# Checking timing on 2.2L



## jeroland (May 29, 2010)

So I finally got around to replacing the leaking water pump on my old QSW clunker. I call it the clunker because I have two '87 QSWs in very different conditions... One is in great condition, which I usually take to a mechanic and the other is well... a clunker that I work on myself. I've just been filling it with distilled water all summer to keep it running but wanted to get it ready for winter so I finally replaced the gasket on the pump today so I could start putting antifreeze in it. Problem is, I think I may have bumped the timing out of whack because now it seems to be very sluggish at low RPMs, has worse acceleration, and I'm getting loud clicking noises from under the valve cover. So what is the easiest way to reset the timing? Thanks


----------



## jlw (Sep 18, 2010)

There is a little dot (or dash) on the camshaft gear that should line up with the top (right) side of the head when the flywheel shows Top Dead Center.
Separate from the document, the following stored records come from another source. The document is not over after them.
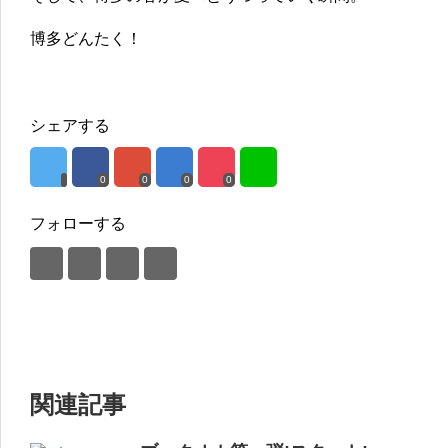
博多どんたく！
シェアする
0
0
0
0
フォローする
関連記事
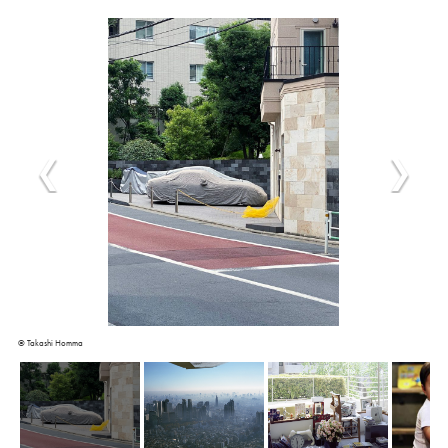
©︎ Takashi Homma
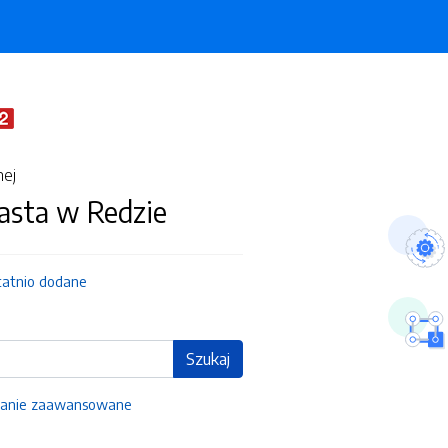
nej
asta w Redzie
tatnio dodane
Szukaj
anie zaawansowane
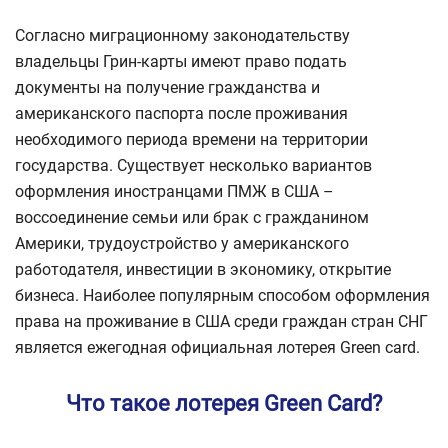
Согласно миграционному законодательству
владельцы Грин-карты имеют право подать
документы на получение гражданства и
американского паспорта после проживания
необходимого периода времени на территории
государства. Существует несколько вариантов
оформления иностранцами ПМЖ в США –
воссоединение семьи или брак с гражданином
Америки, трудоустройство у американского
работодателя, инвестиции в экономику, открытие
бизнеса. Наиболее популярным способом оформления
права на проживание в США среди граждан стран СНГ
является ежегодная официальная лотерея Green card.
Что такое лотерея Green Card?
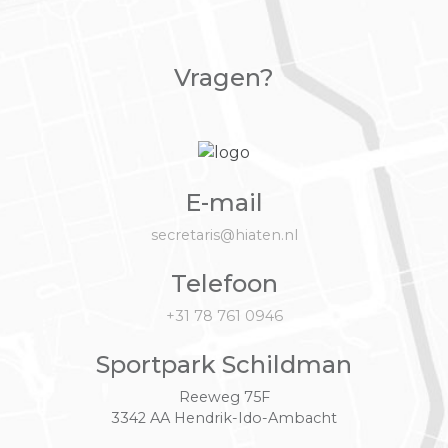
Vragen?
E-mail
secretaris@hiaten.nl
Telefoon
+31 78 761 0946
Sportpark Schildman
Reeweg 75F
3342 AA Hendrik-Ido-Ambacht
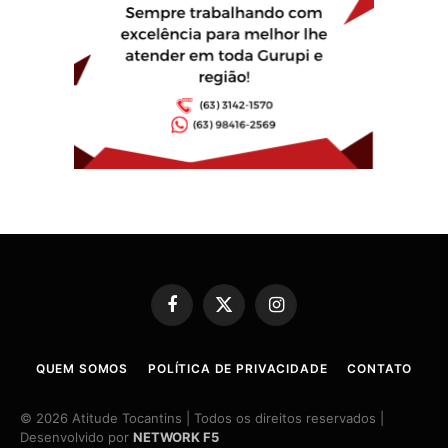
Facebook
X
Instagram
(Twitter)
QUEM SOMOS
POLÍTICA DE PRIVACIDADE
CONTATO
© 2026 Atitude Tocantins | Todos os direitos reservados |
Desenvolvido por
NETWORK F5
here, this will explain it better than me.. its for an Audi but it's the same setup:
http://www.sjmautotechnik.com/trouble_shooting/eng.html#tim


----------



## jeroland (May 29, 2010)

I have been messing around with the timing and still can't seem to get it right. In fact now the car does not run at all. I have located the TDC "0" symbol on the flywheel and believe that I am positioning it right. Then I line up the notch on the camshaft wheel with the top of the valve cover and make sure that the distributor is facing the outer clip, but I am not getting it to run. It has started a few times with my foot on the gas but it just rumbles really hard and smokes really bad. As soon as I take my foot off the gas it dies. I am confused about the fact that the flywheel goes around twice for every one time the camshaft goes around. Does that mean there's a 50/50 chance I have it right? How can I tell the valves are in the right position when the cylinders are at TDC? At this point I've messed with it all so much I can't tell where I'm at. I probably should have never touched it but I'm just that way, I just can't let it be...:banghead: Help!


----------



## jeroland (May 29, 2010)

I'm guessing I'm getting no response cause nobody here wants to be the one to tell me I bent the valves and my engine is now toast... Well, that's alright, I figured it out myself... I'm gonna take it in to get a compression test on it just to make sure but I'm thinking I've got another parts car on my hands now...


----------



## jlw (Sep 18, 2010)

I've always been under the impression these werent interference engines..? but then again I do remember the factory manual cautioning something about positioning the valves correctly (before the belt is installed) when reinstalling the head so they wont contact a piston.. Somehow I doubt you bent a valve, But i guess we'll see. Good luck.

Jason


----------



## jeroland (May 29, 2010)

Compression test yielded bent valves in cylinders 2 and 5... Anybody want a parts car? Your best offer. Located in Western Colorado.


----------



## jlw (Sep 18, 2010)

bummer..


----------



## VW Nevada (Feb 28, 2008)

Any more info on your parts car for sale or is it gone already?


----------



## jeroland (May 29, 2010)

More info on parts car for sale:

1987 Quantum Syncro Wagon with sun roof
Fire engine red. Some damage to certain body panels. Good glass. Clean interior.
Two brand new tires. Two older tires but still in good condition. All 4 matching. Snowflake rims.
CD/MP3 player with newer speakers.
Brand new 90Amp Bosche alternator installed.
All electronics, switches and gauges work fine.
Good radiator.
CIS in good condition.
5-speed transmission in good condition.
Differentials all good and actuators working fine. 

Check out my Samba ad at:

http://www.thesamba.com/vw/classifieds/detail.php?id=1049959

Feel free to contact me with any questions or if you want me to email you pictures. Otherwise make an offer.... I am very negotiable as I have no where to keep it. If I can't sell the entire car soon I will remove some of the parts I know have value, and send the rest of it to the smasher. Thanks for the interest.


----------



## SCarGo02 (Mar 26, 2004)

Don't know if you want to take on another project, but I saw this earlier and perhaps you could make one nice qsw out of your parts car and this one... http://rockies.craigslist.org/cto/2045968216.html (not mine, yadda, yadda, yadda)


----------



## strictlyA2 (Jul 27, 2002)

Small world... I was on vacation in Carbondale two months ago and saw this car. I would love to come out there again and pick it up but I just can't swing it right now. Good luck with the sale!


----------



## mangeloe (Oct 26, 2010)

*Quantum for parts*

sorry to hear about your QSW but I was wondering if you would want to sell me the headliner for the sunroof.. mine is misssing..


----------